If you are going to Joseph Russo's house in the evening, he'll leave the lights on for you -- all 25,000 of them.
Each year, Mr. Russo lights up his Pasadena neighborhood with brightly colored Christmas decorations on his lawn, roof, trees and driveway.
From a wooden display of Santa's Workshop in which jolly old Saint Nicholas waves and an elf paints a toy, to the comparatively tame Nativity scene, Mr. Russo's decorations are the holiday hub of his neighborhood.
"You've got to get the Christmas spirit when you live across the street from him," says Janice Hastings, one of his neighbors. "That would even make Scrooge want to have Christmas."
As Christmas grows nearer, Mr. Russo wires up a large speaker outside and softly plays organ and chime renditions of Christmas carols.
"It's really beautiful," Ms. Hastings says. "We don't even attempt to decorate."
Mr. Russo says he is glad that so many people enjoy his single-handed effort to bring holiday cheer to his neighborhood and the house where he lives with his wife, Ruth, son Keith and daughter-in-law Lisa.
The Baltimore firefighter begins his task in October, putting up the lights and scenes that he estimates cost between $3,000 and $5,000.
Each year he spends about $500 more on decorations, some of which he displays that year and some of which he saves for the next year. He tries to add about 2,000 lights each year, and re-arrange the scenes.
L And if he gets anything to which he can add lights, he does.
"If I sit still long enough, I'd probably put lights on myself," he says.

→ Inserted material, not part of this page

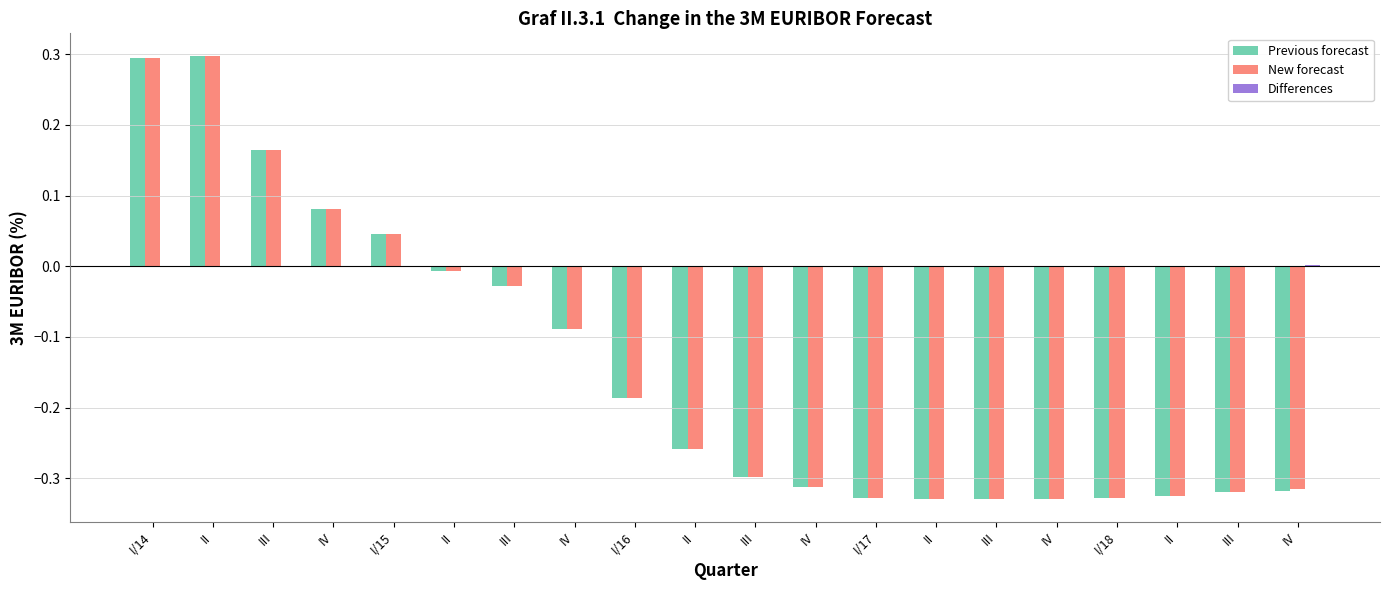

At which label does New forecast first exceed 0?

I/14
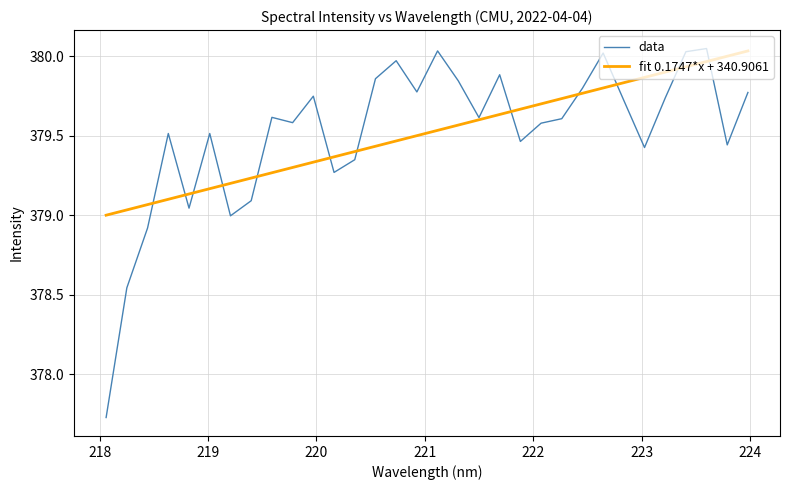

Which series has the largest range (max minus min)?

data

This holiday tradition for the Russos began about 12 years ago, Mr. Russo says, when the family lived in Riviera Beach. While driving around to see other families' Christmas decorations, he admired the families that went all out to decorate their houses.
When he decided to make his home a noticeable one, he got hooked on lights.
"I used to go out in the woods and cut off branches and put them in the yard just to have something to stick lights on," he says.
Today, Mr. Russo buys artificial trees. The smallest ones -- 12 inches tall and wrapped in 35 lights each -- line his half-circle driveway and illuminate other areas of the yard.
The 4-foot-tall trees each carry 100 lights and the 6-foot-tall trees have 200. There are 2,000 to 3,000 lights on his roof, and countless more that cascade down the sides of his house and the two-car garage.
But Mr. Russo doesn't stop there. He adds the outlined ornaments -- "Season's Greetings," "Joy," "Noel," a snowman, a tree, a Christmas bulb -- and hooks all of these glittering jewels into more than 30 outdoor electrical sockets spread all over his yard, even in each fence post.
Mr. Russo estimates that he pays an extra $300 on his electric bill to keep the lights shining from dusk to midnight during December.
But he says the cost is secondary.
"Just to see the kids' eyes, it's right nice and then it's all worth it," he says.
When he takes the decorations down in the middle of January, he stores them in a 12-foot-by-16-foot shed that he built partially for that purpose. The decorations take up the entire second level of the shed.
Many motorists slow down or stop on Lake Shore Drive as they view the spectacle of lights. Some get out of their cars and tour the yard, and a few even leave cards or letters in Mr. Russo's lighted mailbox telling him how much they enjoy his decorations.
That just encourages Mr. Russo to decorate even more.